You’ve discussed the Goldilocks questions about refinement benefits with the Scrum Team.  (Sprint Retrospectives are a great opportunity to regularly have these conversations.)  Now it’s time for the Scrum Team to decide how to adapt their process for Product Backlog refinement.  There is a reason these are open questions and not simple yes/ no questions.

You are looking for balance, or that “just right” spot.  You want to achieve enough of the benefits of refinement while minimizing your waste.

With the information gained from exploring 1-6, the Scrum Team can now consider these questionswith the balance of benefits and waste in mind.

Goldilocks Questions

  • How frequently do you want to do refinement?  And how much time do you want to spend detailing the Product Backlog?
  • Who do you want to be involved in refinement?  What knowledge and perspectives are needed?  How will you enable shared understanding?
  • How much of your Product Backlog do you want to be “Ready” before a Sprint?  What does “Ready” mean to you?
  • How do you want to communicate important details about PBIs?  What methods are working well and what methods are not?
  • How will you ensure you can see the whole and not get bogged down in details?

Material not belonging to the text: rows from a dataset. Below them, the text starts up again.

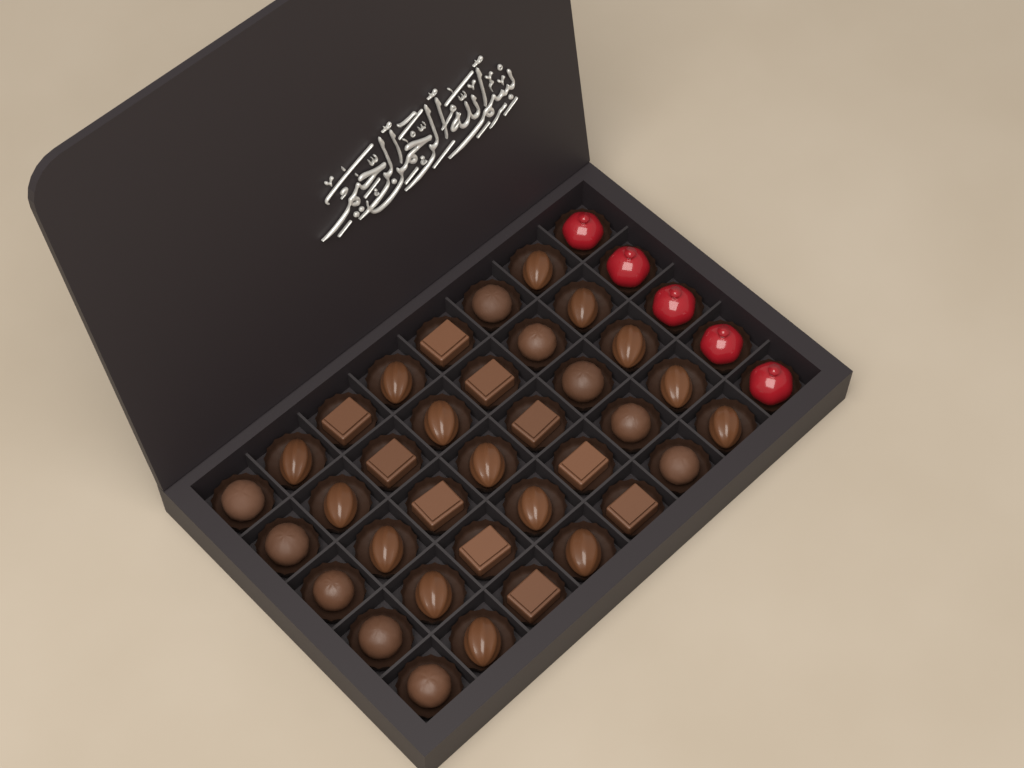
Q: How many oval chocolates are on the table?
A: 15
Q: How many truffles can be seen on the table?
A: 10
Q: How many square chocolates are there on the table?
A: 10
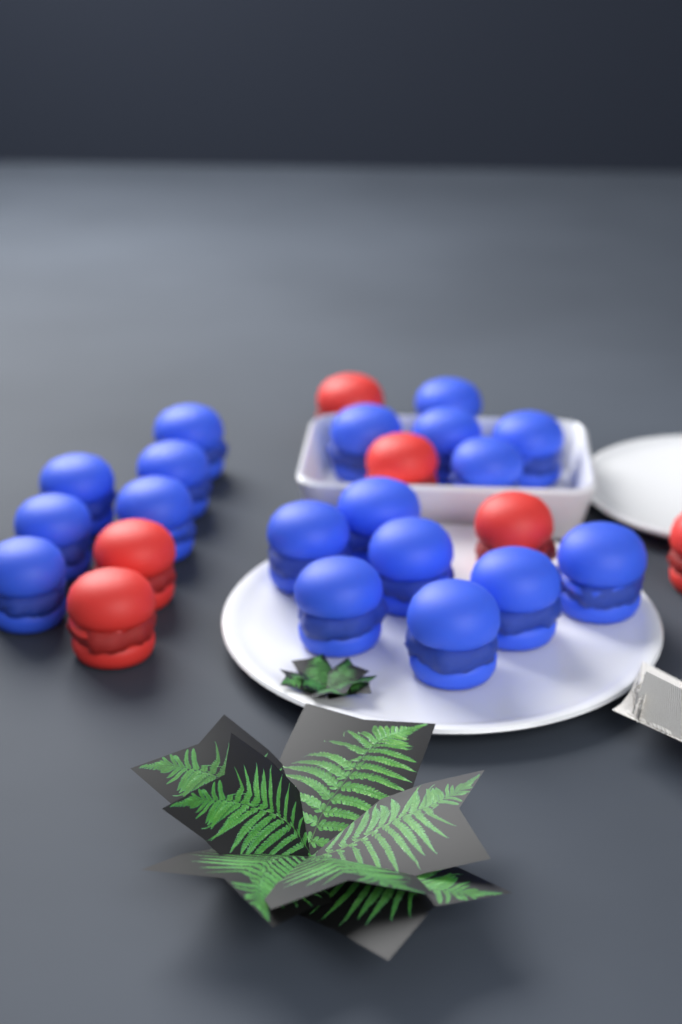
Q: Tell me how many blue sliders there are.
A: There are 18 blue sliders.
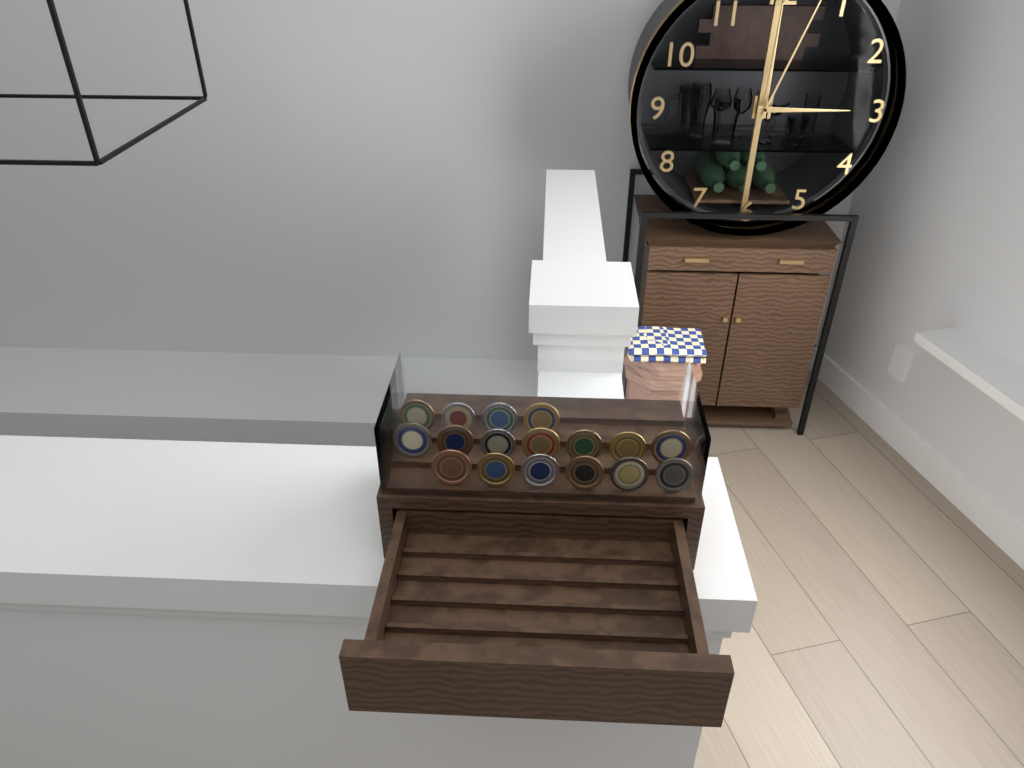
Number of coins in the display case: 17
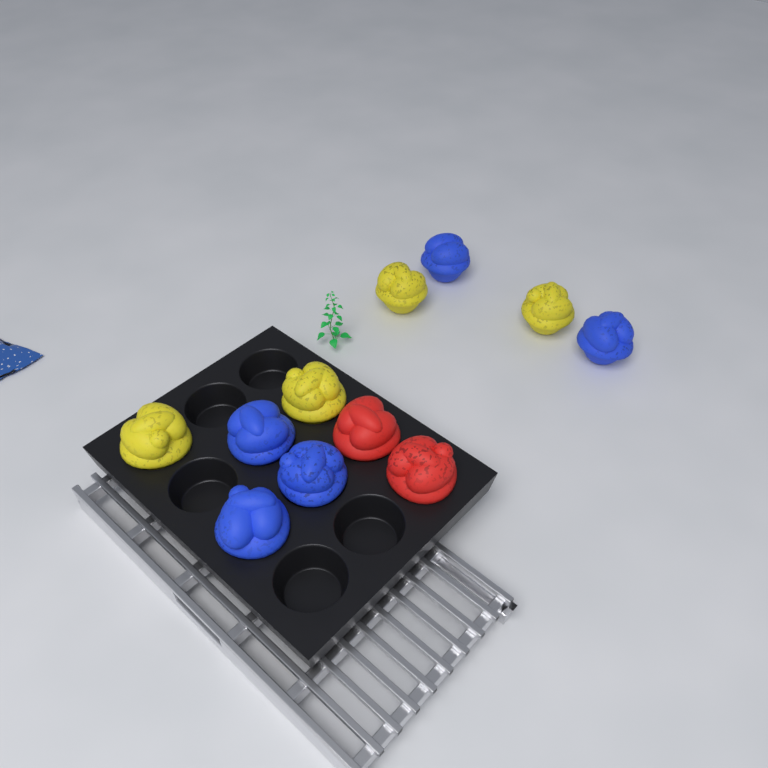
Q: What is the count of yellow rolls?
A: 4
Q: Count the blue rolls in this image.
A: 5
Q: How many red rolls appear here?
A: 2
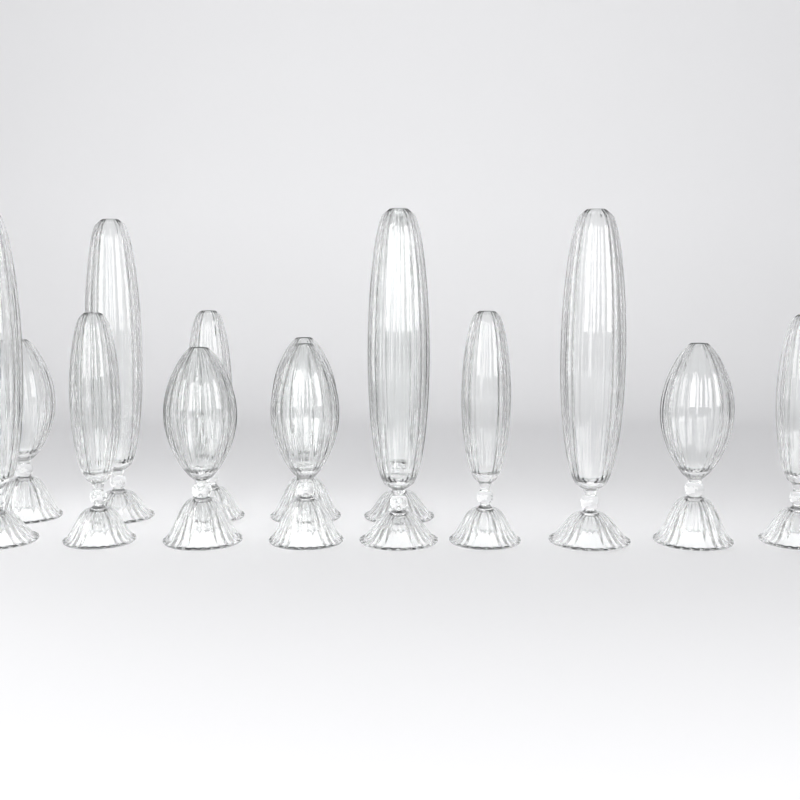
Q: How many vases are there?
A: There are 14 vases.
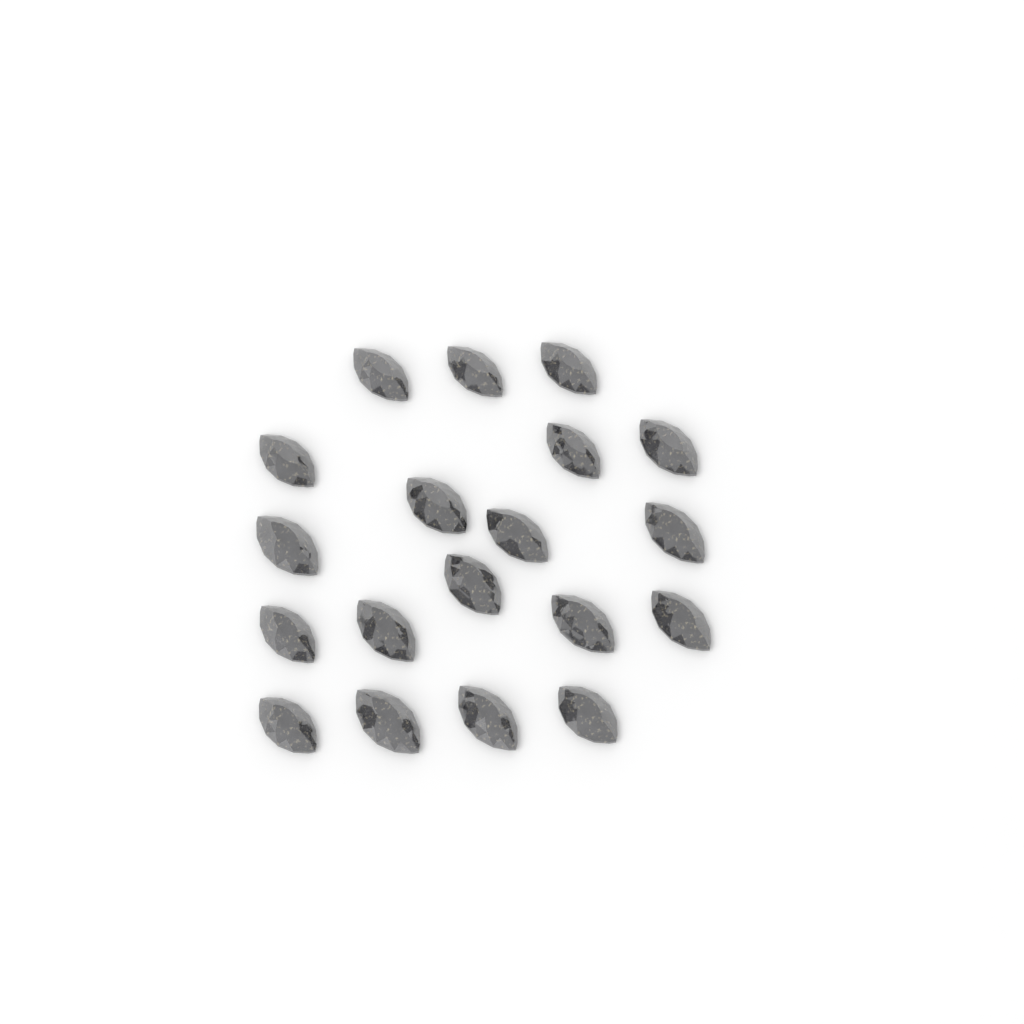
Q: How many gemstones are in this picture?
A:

What did you think about this post?

Comments (11)


Naveen Kumar Singh
03:22 pm June 12, 2018

HI Stephanie, I got your blog at right time. While teaching PSPO today I was referring all of the above.


Harald van Kesteren
09:54 am June 22, 2018

Hmmm, I get the impression that Goldilocks questions are a kind of 'retrospective on the way'. Therefore it might take valuable time from the 'actual work' to be done. (Yet they are, of course, valid questions because they put attention to the context of that actual work)....


Izabela Krupa
08:01 am May 22, 2020

Great article, it reminded me how we should work with the Scrum Guide. Thank you!


KLAUDIA SZANISZLO
11:40 am June 7, 2020

You are right it may transfer some retrospection and make it on-the-go, however, I feel this is for occasional meetings with the team, especially at the beginning of a project, when a team is new to Scrum, or the team members are new, the project is somewhat unprecedented...not something to be constantly done, but rather to make people understand and feel the importance of product backlog refinement. These questions can avoid further questions, such as, "why are we wasting tim on PB refinement instead of doing actual work".


Saurabh Sharma
04:30 am December 21, 2020

Need your advise on below -

Just like DOD (definition of done), the idea of DOR (definition of ready) is also floated around.
Can this be used as a checklist before the PBI is picked for development in a sprint?

The issue, that I have observed with DOR, is - it ends up becoming a yes or no stage-gate which impacts the agility of the team and goes against the very concept of "flow".

Some suggestions which may work -
1. What if the DOR is kept as a readiness list - the closer you can get to it the better but in case you can not for some items, team takes the final call
2. The DOR itself is decided based on the Golidlocks principle and team may relax/mandate these based on the inspection on all the 6 fronts listed in this article

Will this work or is it better to NOT try to structure refinement as much?


Sai D.
10:42 pm May 13, 2021

Best Backlog Refinement text so far!


Himangshu Bhattacharjee
08:10 am December 18, 2022

This is one of the best refinement techniques that I have come across. Thanks for sharing.


Jakob Abada
01:44 pm March 30, 2023

Thanks so helpful


Jorge
11:15 am April 12, 2023

Very nice article! Thanks. Facts based and with interesting technique and questions.


Christian Otoo
09:32 pm September 20, 2025

Thank you.


04:14 am October 25, 2025

Driving this info back to the exact content in the Scrum guide makes me super happy!

Thanks!! Great techniques and approach!